Hal serupa juga terjadi di Jawa. Direbutnya pelabuhan Jayakarta oleh Belanda
dari tangan Pangeran Wijayakrama, dalam peperangan 1618-1619, menjadikan
Kerajaan Banten merasa terancam posisinya secara politik dan ekonomi. Banten
menganggap bahwa Jayakarta merupakan bagian wilayahnya. Reaksi Banten terus
meningkat dan semakin memuncak pada masa pemerintahan Sultan Ageng Tirtayasa
(1651-1682). Namun, putra Sutan Ageng, Sultan Haji yang berpihak kepada
kompeni, melakukan kudeta. Sultan Ageng sendiri dapat diusir dari istana
Surosowan, Banten. Sultan Haji mengakhiri kekuasaan Sultan Ageng dengan
penandatanganan perjanjian dengan VOC pada 1682.
Penguasaan
VOC atas Jayakarta tahun 1619 tersebut juga memunculkan sikap tidak senang dari
kerajaan Mataram. Sultan Agung yang ingin meluaskan pengaruhnya di Jawa Barat
merasa terhambat dengan penguasaan VOC atas kota Jayakarta. Reaksi Mataram
semakin meningkat ketika VOC memaksakan monopolinya di pesisir utara Jawa.
Serangan besar-besaran oleh Mataram pada 1628 dan 1629 terhadap Jayakarta
(diubah oleh VOC menjadi Batavia) merupakan bukti perlawanan kerajaan-kerajaan
Islam terhadap penetrasi politik VOC[4]
sekalipun kedua serangan itu gagal.
Pada
masa pemerintahan Susuhunan Amangkurat I (1646-1677), pengganti Sultan Agung,
banyak kebijakan politiknya yang kontroversial. Dia menyingkirkan musuh-musuh
politiknya dengan pembunuhan. Bahkan, pada masa ini telah terjadi pembantaian
tokoh-tokoh agam Islam. Menurut Rijklof van Goens, telah terjadi pembantaian
sekitar 5.000 sampai 6.000 umat Islam di halaman istana. Raja ini juga sulit
diajak kerjasama dengan VOC. Sikap raja yang kontroversial ini memicu
pemberontakan-pemberontakan di daerah, bahkan dengan putra mahkotanya sendiri
dalam persoalan perempuan. Putra mahkota dengan bantuan VOC dapat melengserkan
Amangkurat I. Kini, VOC dapat mendudukan putra mahkota sebagai Susuhunan
Amangkurat II (1677-1703).
Intervensi
politik VOC terhadap Mataram terus berlanjut. Banyak pihak yang tidak suka atas
keterlibatan VOC dalam istana. Namun, hal ini terus memperuncing
ketegangan-ketegangan di dalam istana. Akhirnya, akibat intervensi VOC ini,
kerajaan Mataram terpecah. Pada 13 Februari 1755, ditandatangani Perjanjian
Giyanti yang membagi Mataram menjadi dua: Surakarta dan Yogyakarta.

> _Data yang Tersedia_:

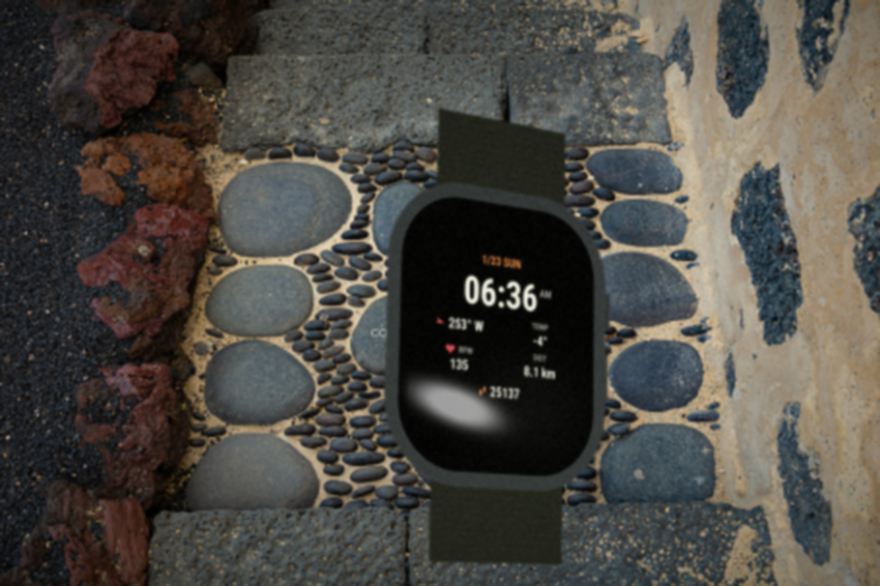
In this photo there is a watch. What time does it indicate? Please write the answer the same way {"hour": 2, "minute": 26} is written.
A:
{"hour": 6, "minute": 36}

> _Tugas yang Dikerjakan_:
[A] Menurut kutipan teks, perjanjian apa yang membagi Mataram menjadi Surakarta dan Yogyakarta, dan kapan perjanjian itu ditandatangani?
[B] Tuliskan lanjutan kutipan teks tentang campur tangan VOC di kerajaan-kerajaan Jawa, dimulai setelah kalimat terakhirnya.
Data ini tidak ada hubungannya dengan kutipan teks.

> _Jawaban Setiap Tugas_:
[A] Perjanjian Giyanti, yang ditandatangani pada 13 Februari 1755.

[B]
Selanjutnya, pada Maret 1757 terjadi Perjanjian Salatiga yang membagi daerah Surakarta
menjadi dua, yaitu Kasunanan dan Mangkunegaran. Yogyakarta pun terpecah menjadi
dua ketika terjadi kekacauan di Kesultanan antara Hamengkubuwana II dengan
pemerintah Inggris di Jawa. Natakusuma, saudara Hamengkubuwana II dan sekutu
Inggris, dihadiahi suatu daerah yang merdeka dan dapat diwariskan atas
bantuannya kepada Inggris. Natakusuma ini dianugerahi gelar Pangeran Pakualam I
(1813-1829), dan mempunyai wilayah kerajaan sendiri di samping Kesultanan
Yogyakarta.[5]
B.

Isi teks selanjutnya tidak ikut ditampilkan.